Human pose images with coordinates:
Start of Block

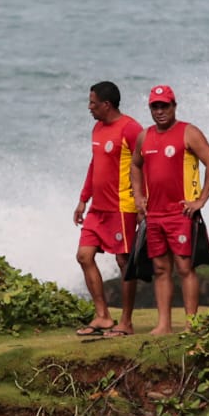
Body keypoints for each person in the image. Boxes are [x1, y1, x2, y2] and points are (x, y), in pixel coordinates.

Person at [130, 84, 209, 334]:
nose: (159, 111)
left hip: (181, 214)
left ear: (174, 106)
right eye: (155, 106)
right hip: (155, 215)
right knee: (160, 269)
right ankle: (164, 324)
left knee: (184, 268)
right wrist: (139, 197)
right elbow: (135, 166)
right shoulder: (144, 136)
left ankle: (191, 324)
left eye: (164, 105)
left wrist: (200, 200)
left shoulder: (188, 132)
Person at [72, 81, 144, 337]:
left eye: (92, 103)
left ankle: (126, 322)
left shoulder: (131, 129)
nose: (89, 107)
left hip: (122, 207)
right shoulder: (97, 128)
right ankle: (103, 316)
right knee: (84, 256)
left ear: (106, 105)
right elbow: (95, 165)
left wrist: (143, 201)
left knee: (123, 261)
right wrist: (83, 199)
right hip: (98, 209)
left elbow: (145, 164)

End of Block

ABOUT THIS TASK: Please copy out each line of the data in which the word "wrist" occurs.

ANSWER TO THIS EXERCISE:
right wrist: (139, 197)
left wrist: (200, 200)
left wrist: (143, 201)
right wrist: (83, 199)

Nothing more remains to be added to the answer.